What are the Exceptions to the Spendthrift Clause?

There are a few exceptions to the spendthrift clause. The first is if the beneficiary owes child or spousal support that the courts have ordered. The assets included in the trust (and stipulated through the spendthrift clause) would not be protected as they would be used to satisfy any court-ordered support owed.

A judgment creditor may also have provided services to protect a beneficiary’s interest in the trust’s assets. In this case, the funds associated with those funds would not be protected through the spendthrift clause.

The third exception is regarding any claim the state of Florida or the United States may have against the trust assets. This exception is not black and white, as it is unclear what claims the law refers to. Unpaid or past-due taxes may be included in this category as an exception to the spendthrift clause.

How Do I Create a Spendthrift Clause?

As part of a comprehensive estate plan, you can include a spendthrift clause in your trust. It requires specific verbiage about how the assets are managed. You can work with an estate attorney to ensure that your wishes are thoroughly explained within the clause.

A spendthrift clause is only enforceable if it requires both the voluntary and involuntary transfer of assets. It is crucial to ensure that the spendthrift clause is worded accurately for this reason.

When is a Spendthrift Clause Most Beneficial?

Chances are, if you have taken the time to include a trust in your estate planning, it can also be beneficial to include a spendthrift clause. There are some instances, however, when it can be imperative to have.
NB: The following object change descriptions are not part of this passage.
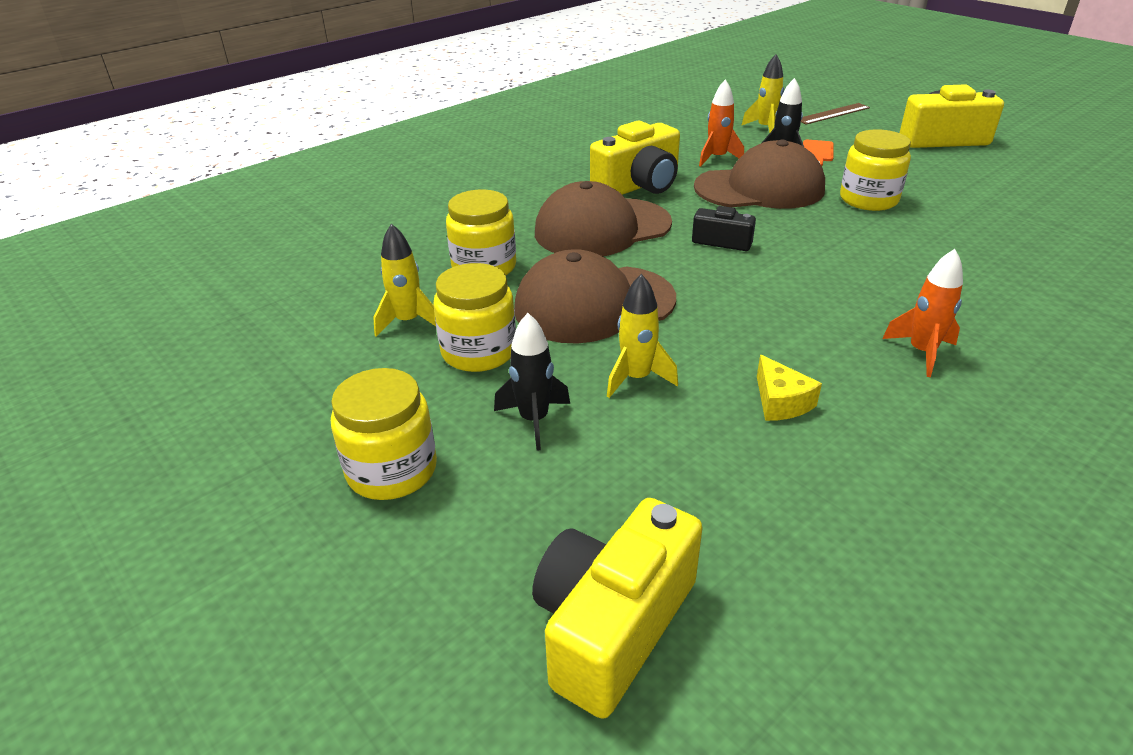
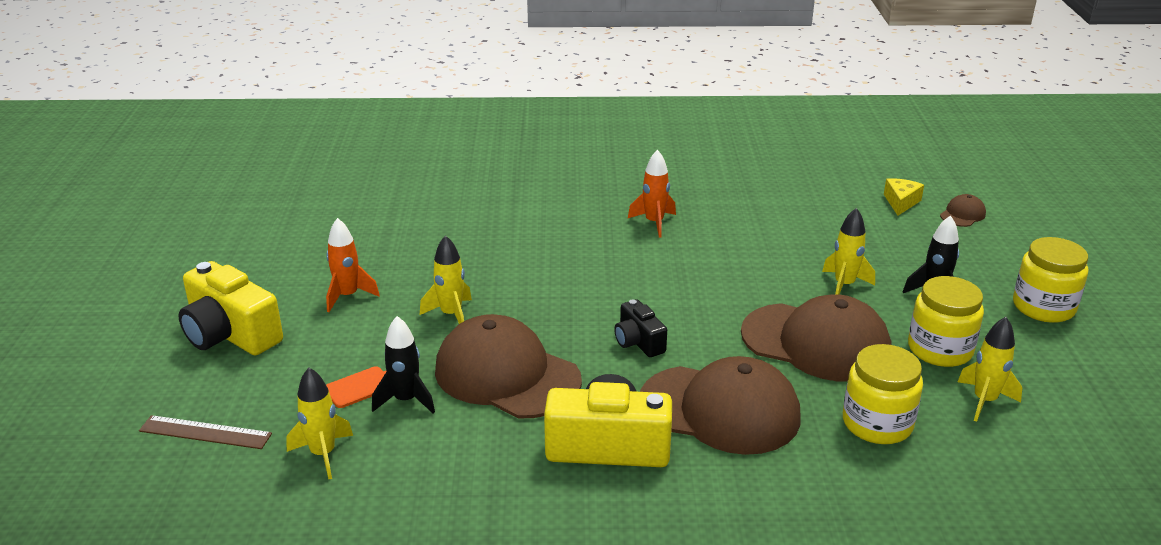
camera: 140 degrees left, 5 degrees down
(612, 626) = (962, 214): yellow camera -> brown cap
(717, 158) = (466, 438): orange rocket -> orange rocket (348, 296)
(780, 402) = (775, 240): yellow cheese -> yellow cheese (901, 202)
(868, 200) = (451, 315): yellow jar -> yellow rocket

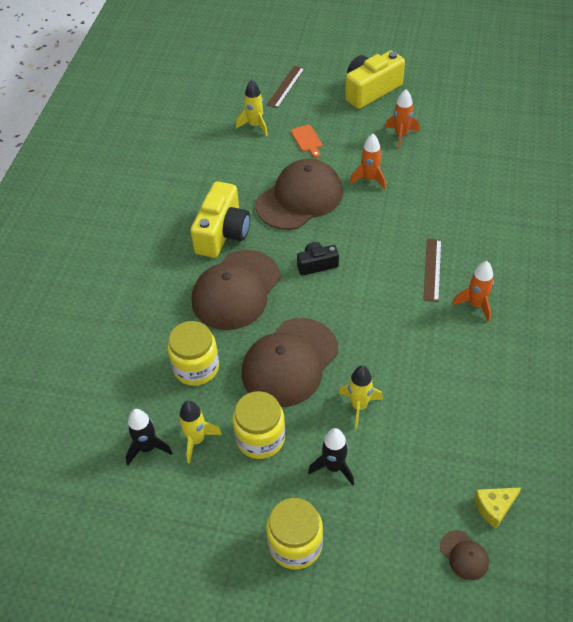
camera: 105 degrees right, 20 degrees up
(406, 400) = (289, 156): black rocket -> black rocket (147, 448)
(451, 315) = (369, 179): yellow rocket -> orange rocket
(610, 253) = (432, 269): none -> brown ruler
(901, 202) = (494, 507): yellow cheese -> yellow cheese turned 120 degrees clockwise

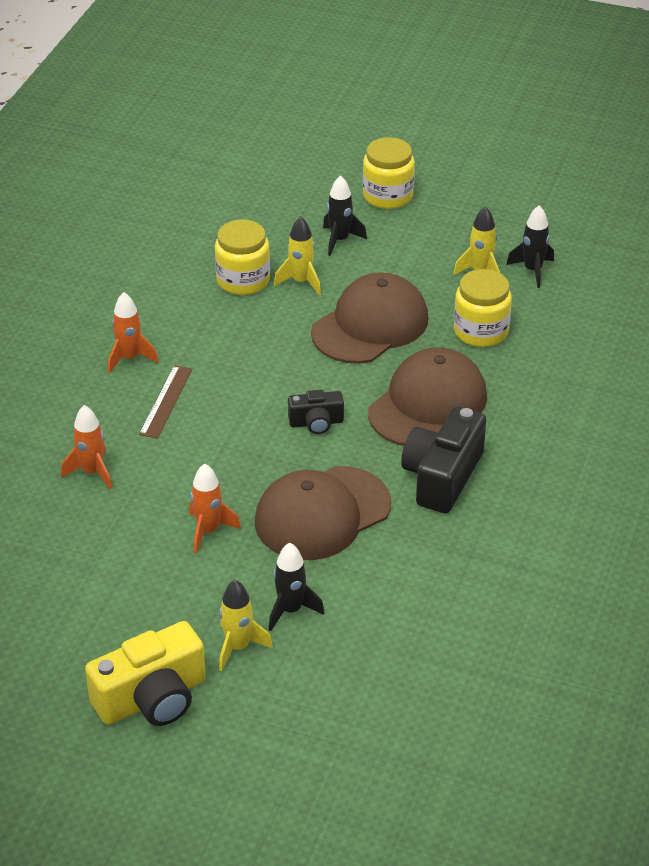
camera: 175 degrees left, 10 degrees down
(222, 233) = (442, 476): yellow camera -> black camera
(255, 125) = (376, 649): yellow rocket -> yellow rocket (238, 647)
(260, 438) = (412, 267): yellow jar -> yellow jar (243, 280)
(285, 86) = (308, 728): brown ruler -> none
(307, 140) = (291, 610): orange cutting board -> black rocket
(401, 135) = (132, 600): orange rocket -> orange rocket (92, 472)
(464, 555) = (236, 177): brown cap -> none
(494, 507) = (194, 202): yellow cheese -> none

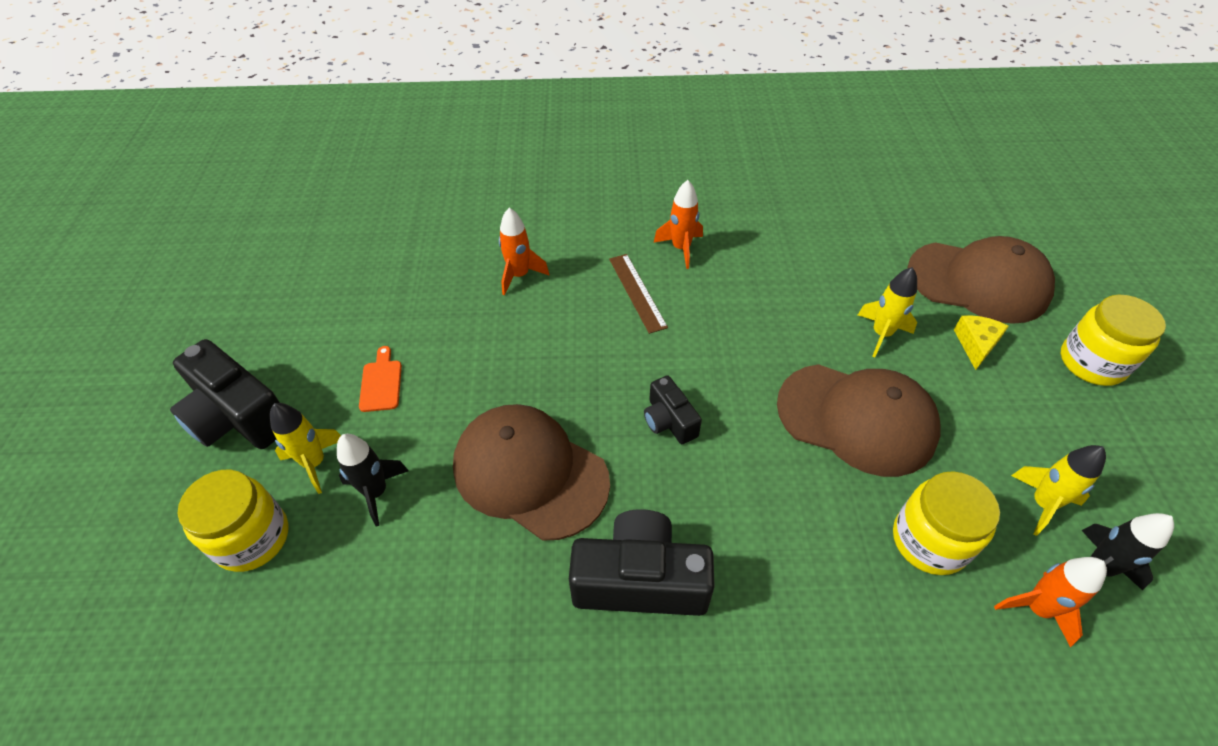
camera: 70 degrees right, 10 degrees up
(152, 698) = (238, 416): yellow camera -> black camera
(166, 401) = (637, 292): brown ruler -> brown ruler turned 75 degrees clockwise
(170, 591) = (381, 382): none -> orange cutting board
(208, 531) = (471, 384): orange rocket -> orange rocket (1036, 608)
(243, 280) = (847, 288): yellow jar -> yellow jar (252, 538)
(340, 240) = (976, 344): black rocket -> yellow cheese
(428, 404) = (759, 522): brown cap -> brown cap (978, 282)

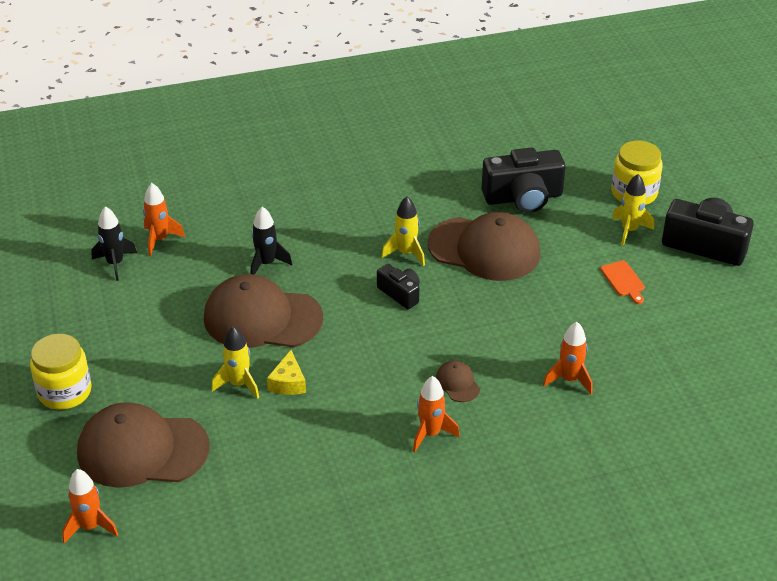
camera: 165 degrees right, 10 degrees down
(376, 492) = (577, 224): black rocket -> black rocket (266, 263)
(637, 292) = (457, 383): brown ruler -> brown cap
(640, 580) = (394, 214): black camera -> black camera (523, 197)
(929, 540) = (218, 259): yellow jar -> none
(976, 344) = (159, 390): yellow cheese -> yellow cheese (288, 382)
(1010, 224) = (90, 526): none -> orange rocket
(1042, 504) = (139, 290): yellow rocket -> yellow rocket (406, 253)

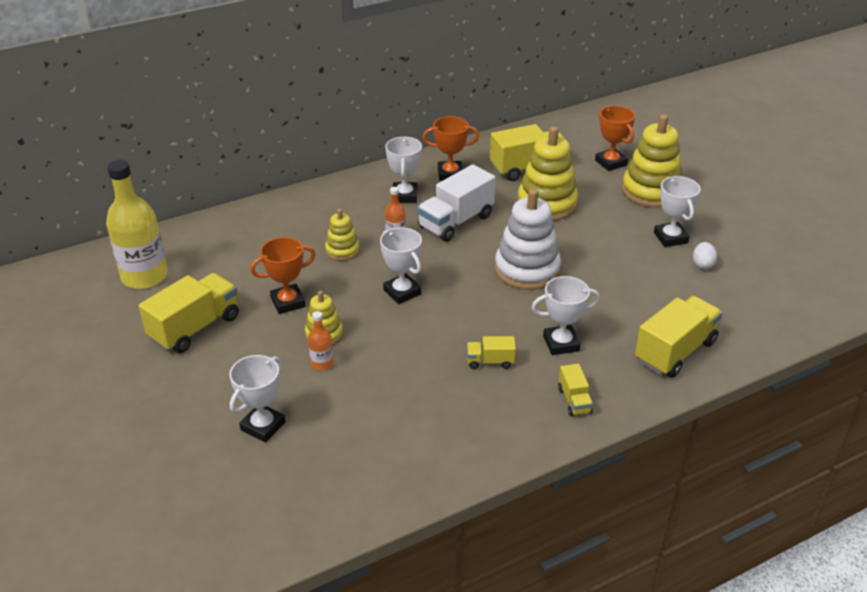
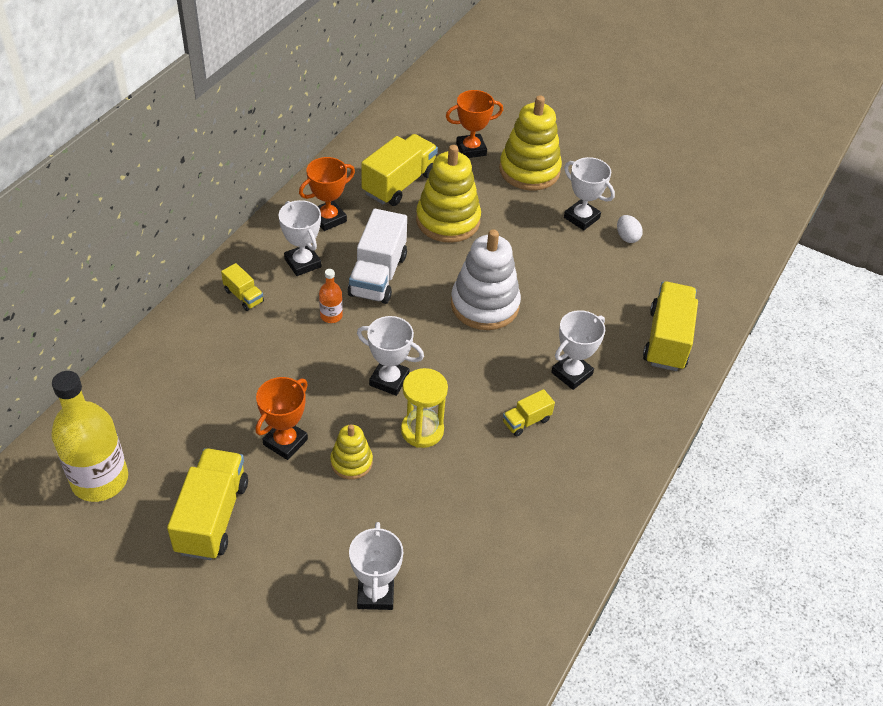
camera: 35 degrees left, 10 degrees up
(322, 363) = (376, 496): orange bottle -> none
(342, 250) = (291, 356): yellow stacking toy -> none
(397, 335) = (422, 430): none -> yellow hourglass
(574, 400) = (624, 428): yellow truck -> yellow truck (243, 296)
(611, 163) = (471, 149): orange trophy -> orange trophy turned 45 degrees counterclockwise

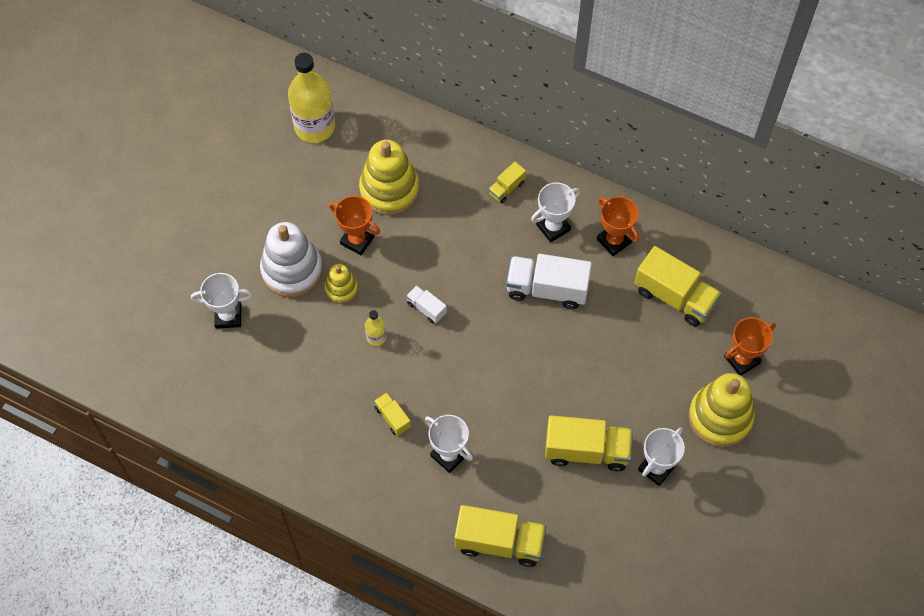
camera: 90 degrees right, 15 degrees up
(212, 517) = (287, 203): yellow truck -> yellow truck (586, 451)
(331, 316) = (493, 257): orange bottle -> none
(389, 380) = (426, 308): white trophy -> white truck
(422, 430) = (376, 337): yellow hourglass -> yellow bottle
(448, 220) = (629, 343): yellow stacking toy -> yellow stacking toy (389, 189)
(471, 149) = (742, 360): orange trophy -> orange trophy turned 75 degrees clockwise
(484, 305) = (522, 380): white stacking toy -> white stacking toy (292, 270)
(627, 237) = (635, 512): white egg -> none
Such examples are if one or more of the trust’s beneficiaries are prone to making poor financial decisions. If they are easily duped or make poor choices in investments or spending, this clause can provide them with protection. You can still include them in the trust but have added insurance for how or when the funds are dispersed to protect the beneficiary from themselves.

Suppose one or more of the beneficiaries has addictive tendencies. This can be difficult to foresee, as some individuals don’t present with addictive tendencies until they have substantial money to spend on their addiction. Whether it be gambling, drugs, or alcohol, there may not be addictive tendencies in their lives before an inheritance, but an inheritance combined with them grieving a significant death may lead to addictive choices. In this case, it can be a “better safe than sorry” approach to include the spendthrift clause.

Why Work With an Attorney?

There are some situations where having a do-it-yourself approach to estate planning may work well for your family. If your estate is straightforward or the assets are limited, you may find it best to handle the estate planning independently.

As with most things in life, estate management or planning rarely is black and white. It can be incredibly beneficial to you and your family to work with an experienced attorney who is well-versed in all things estate planning. They can work closely with you to determine all assets have been discussed and consider things you may have yet to think of, as making plans for your estate isn’t likely something any of us will need to do more than once.

A comprehensive estate plan can provide us peace of mind long after we are gone and extra support and protection for our loved ones.